Requirement 1
In the post about moving OpenCV code to Linux, list every package named in the first sudo apt-get install command.
Requirement 2
Using the post about moving OpenCV code to Linux, decide whether each statement agrees with it. Answer yes or no and quote the words that settle it.
(a) The serial communication build compiles det.cpp and rs232.cpp into a program named det.
(b) Moving the code to Linux called for many changes.
(c) Data can reach the robot arm only through TCP.
Requirement 3
Pick up the post about moving OpenCV code to Linux from its final sentence and keep writing.

Text for analysis
::::::::

After the success of using opencv to determine tile locations, we proceed to move the code to linux. 

As the opencv is multi-platform supported, there is not many modification during the conversion, but several aspects are different.

Installation is quite different:

sudo apt-get install opencv-doc libcv4 libhighgui4 libcvaux4 libcv-dev libcvaux-dev libhighgui-dev libgtk2.0-dev
sudo apt-get install build-essential libgtk2.0-dev libavcodec-dev libavformat-dev libjpeg62-dev libtiff4-dev cmake libswscale-dev libjasper-dev
sudo apt-get install libopencv-dev

compiling operations on linux using opencv

gcc main.cpp -o main -ggdb `pkg-config opencv --cflags --libs` -lm  -lstdc++

compiling operations on linux using opencv and serial communication

gcc -ggdb `pkg-config opencv --cflags --libs` det.cpp rs232.cpp -o det -lm  -lstdc++

Besides, we add new features in the end of program. Data collected should be able to send to robot arm. We added the coomunication part, either by serial communication or TCP package.

::::::::

Data
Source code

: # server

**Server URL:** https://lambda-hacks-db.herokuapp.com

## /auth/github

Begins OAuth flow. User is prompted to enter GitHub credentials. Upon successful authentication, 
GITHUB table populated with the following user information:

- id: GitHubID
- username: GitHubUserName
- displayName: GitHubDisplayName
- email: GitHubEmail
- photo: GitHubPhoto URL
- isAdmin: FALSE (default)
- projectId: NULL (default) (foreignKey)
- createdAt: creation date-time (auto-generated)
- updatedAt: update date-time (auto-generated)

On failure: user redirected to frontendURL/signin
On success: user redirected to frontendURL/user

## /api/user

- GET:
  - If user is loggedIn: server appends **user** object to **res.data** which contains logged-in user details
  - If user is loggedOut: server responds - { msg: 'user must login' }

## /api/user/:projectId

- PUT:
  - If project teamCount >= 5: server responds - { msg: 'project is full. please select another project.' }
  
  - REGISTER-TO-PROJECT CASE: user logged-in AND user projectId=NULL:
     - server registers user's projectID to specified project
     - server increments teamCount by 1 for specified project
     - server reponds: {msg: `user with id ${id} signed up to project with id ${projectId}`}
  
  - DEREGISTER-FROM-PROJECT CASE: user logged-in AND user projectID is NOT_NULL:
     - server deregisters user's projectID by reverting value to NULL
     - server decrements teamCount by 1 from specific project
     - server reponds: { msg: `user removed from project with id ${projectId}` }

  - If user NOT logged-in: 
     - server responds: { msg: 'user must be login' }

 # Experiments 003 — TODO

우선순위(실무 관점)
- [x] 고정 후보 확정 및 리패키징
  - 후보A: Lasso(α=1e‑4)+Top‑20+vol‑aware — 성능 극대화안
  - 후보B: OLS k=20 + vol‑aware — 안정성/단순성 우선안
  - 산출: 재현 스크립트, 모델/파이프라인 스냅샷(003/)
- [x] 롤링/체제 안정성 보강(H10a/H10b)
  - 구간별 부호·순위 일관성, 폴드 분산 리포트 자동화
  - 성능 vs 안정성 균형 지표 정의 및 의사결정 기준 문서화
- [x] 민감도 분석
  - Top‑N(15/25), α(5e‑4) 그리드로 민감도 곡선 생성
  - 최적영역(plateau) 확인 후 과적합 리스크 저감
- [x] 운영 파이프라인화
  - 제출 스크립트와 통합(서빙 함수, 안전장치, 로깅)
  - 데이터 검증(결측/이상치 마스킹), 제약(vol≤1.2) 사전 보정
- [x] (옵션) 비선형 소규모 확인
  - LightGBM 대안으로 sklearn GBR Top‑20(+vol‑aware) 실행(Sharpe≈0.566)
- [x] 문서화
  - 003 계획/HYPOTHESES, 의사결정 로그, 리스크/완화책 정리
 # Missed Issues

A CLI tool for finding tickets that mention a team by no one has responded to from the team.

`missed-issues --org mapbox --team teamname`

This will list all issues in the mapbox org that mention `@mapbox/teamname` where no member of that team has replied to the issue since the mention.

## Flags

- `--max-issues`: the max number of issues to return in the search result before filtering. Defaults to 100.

::::::::

Answer space 1
- opencv-doc
- libcv4
- libhighgui4
- libcvaux4
- libcv-dev
- libcvaux-dev
- libhighgui-dev
- libgtk2.0-dev

Answer space 2
(a) Yes: "gcc -ggdb `pkg-config opencv --cflags --libs` det.cpp rs232.cpp -o det -lm  -lstdc++"
(b) No: "there is not many modification during the conversion"
(c) No: "either by serial communication or TCP package"

Answer space 3
Sample pictures:

Codes:

#include <iostream>
#include <stdio.h>
#include <stdlib.h>
#include <time.h>
#include <string.h>

//socket
//windows
//#include <WinSock2.h>
//linux
#include <sys/types.h>
#include <sys/socket.h>
#include <netinet/in.h>
#include <arpa/inet.h>
//end socket

#include <opencv2/core/core.hpp>
#include <opencv2/opencv.hpp>
// #include <opencv2/opencv_modules.hpp>

using namespace cv;
using namespace std;

/**************Definitons*************/
#define MAXRECT				100
#define BUF_SIZE			1024
#define SERVER_ADDRESS		"192.168.0.102"
#define LISTEN_PORT			2000
#define ID					"50-0503334900"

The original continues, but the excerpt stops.